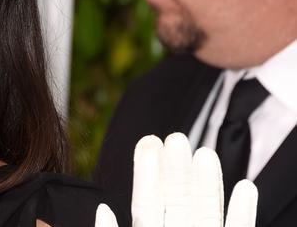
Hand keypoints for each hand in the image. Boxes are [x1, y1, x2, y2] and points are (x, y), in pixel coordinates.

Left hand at [94, 133, 257, 226]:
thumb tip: (102, 208)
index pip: (146, 202)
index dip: (147, 171)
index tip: (149, 140)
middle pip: (176, 199)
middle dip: (176, 168)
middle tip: (176, 136)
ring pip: (206, 210)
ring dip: (207, 182)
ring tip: (205, 152)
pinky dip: (242, 213)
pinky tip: (246, 186)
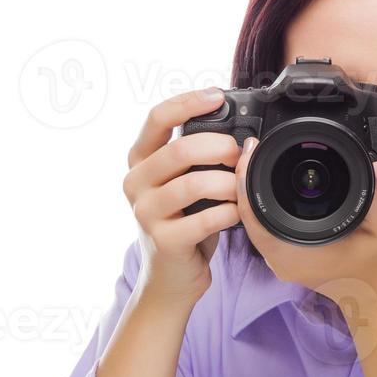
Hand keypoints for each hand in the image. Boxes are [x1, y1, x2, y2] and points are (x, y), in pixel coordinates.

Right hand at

# Problem
What you give back should be only the lines of the records above, starting at the line with "index pip: (146, 202)" and ending at the line with "pinky tip: (246, 186)", restated word for word.

# Reply
index pip: (146, 202)
index dip: (147, 171)
index tip: (149, 140)
middle pip: (176, 199)
middle dip: (176, 168)
middle tip: (176, 136)
ring pip: (206, 210)
ring dip: (207, 182)
ring tip: (205, 152)
pinky dip: (242, 213)
pinky tip: (246, 186)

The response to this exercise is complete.